For me, I had a class (Let's call it Foo) that registered a static callback function with some other class (Let's call it Bar). The callback was being passed a reference to Foo and would occasionally lock/unlock a mutex that was a member of Foo.

This problem occurred after the Foo instance was destroyed while the Bar instance was still using the callback. The callback was being passed a reference to an object that no longer existed and, therefore, was calling __pthread_mutex_lock on garbage memory.

Note, I was using C++11's std::mutex and std::lock_guard<std::mutex>, but, since I was on Linux, the problem was exactly the same.

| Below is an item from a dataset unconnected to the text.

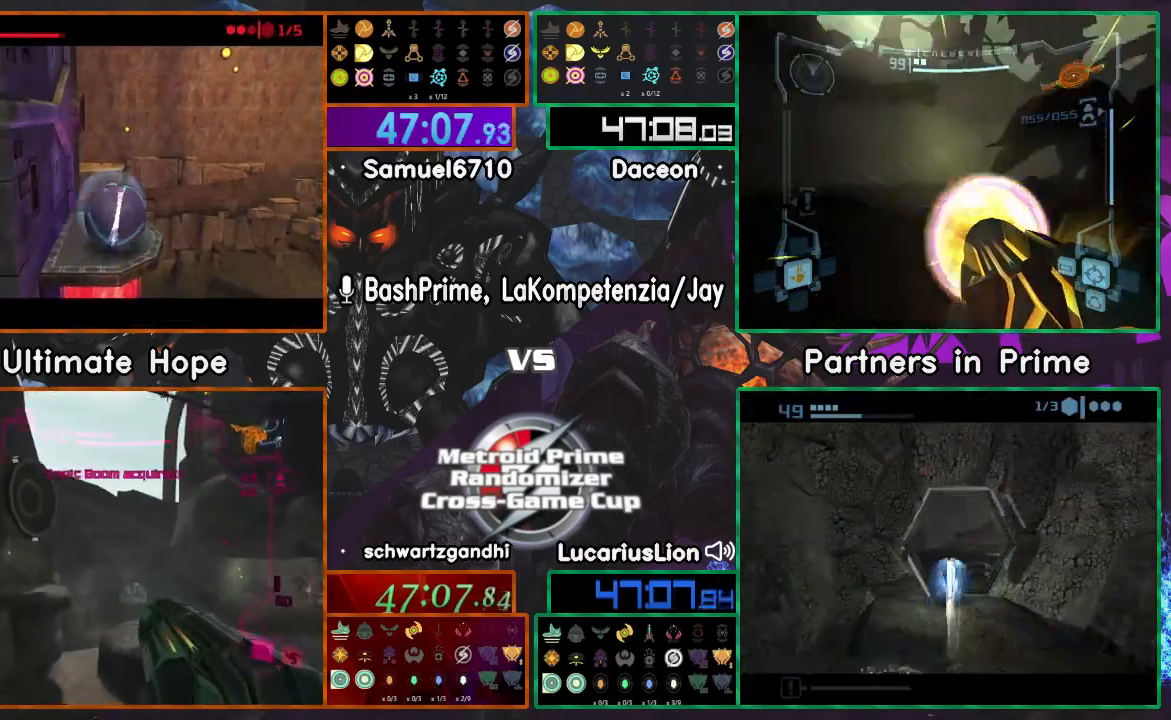
{"buttons": [], "left_stick": "center", "right_stick": "center", "events": [[417, "A", "down"], [467, "A", "up"]]}
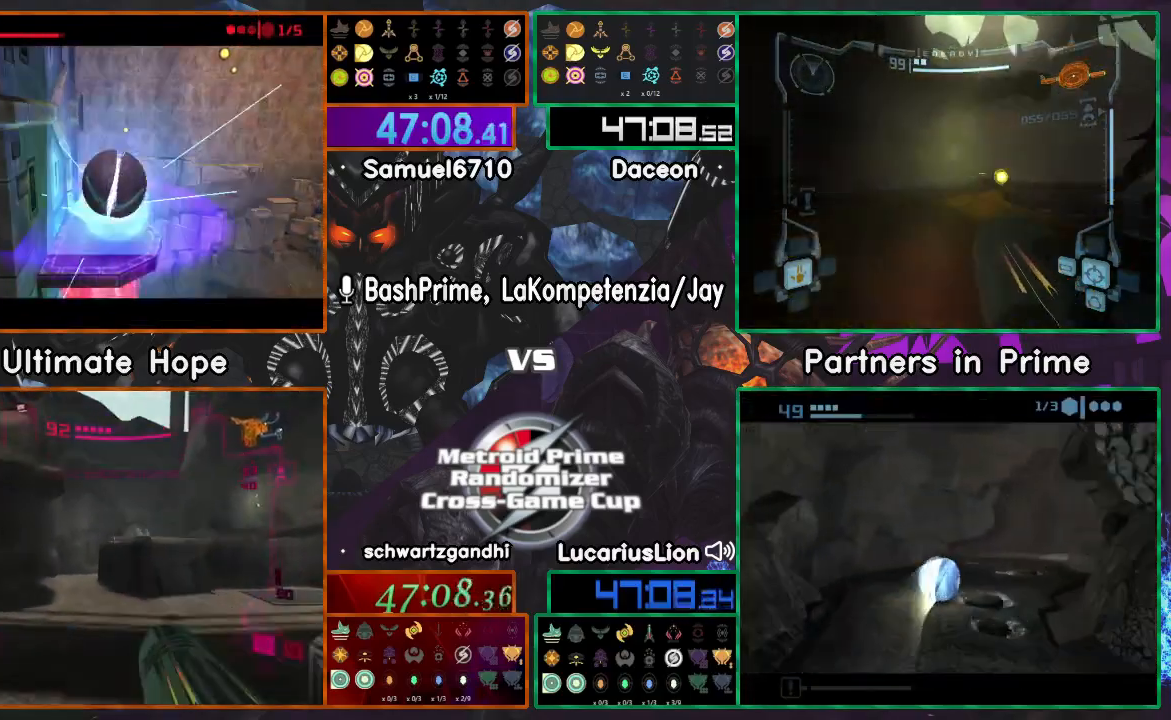
{"buttons": [], "left_stick": "center", "right_stick": "center", "events": [[33, "A", "down"], [217, "A", "up"]]}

The quick bit of Googling I've done often blames this on a compiler mis-optimization. A decent summation is here. It might be worth looking at the assembly output to see if gcc is producing the right code.

Either that or you are managing to stomp on the memory used by the pthread library... those sort of problems are rather tricky to find.

I was having same problem

in my case inside the thread i was connecting vertica db with odbc adding following setting to /etc/odbcinst.ini solved my problem. dont geting the exception so far.

[ODBC]
Threading = 1

credits to : hynek

adding Threading=0 in /etc/odbcinst.ini file fixed this issue

I have just fought my way through this one and thought it might help others. In my case the issue occured in a very simple method that locked the mutex, checked a shared variable and then returned. The method is an override of the base class which creates a worker thread.

The problem in this instance was that the base class was creating the thread in the constructor. The thread then started executing and the derived classes implementation of the method was called. Unfortunately the derived class had not yet completed constructing and the mutex in the derived class had uninitialised data as the mutex owner. This made it look like it was actually locked when it wasn't.

The solution is really simple. Add a protected method to the base class called StartThread(). This needs to be called in the derived classes constructor, not from the base class.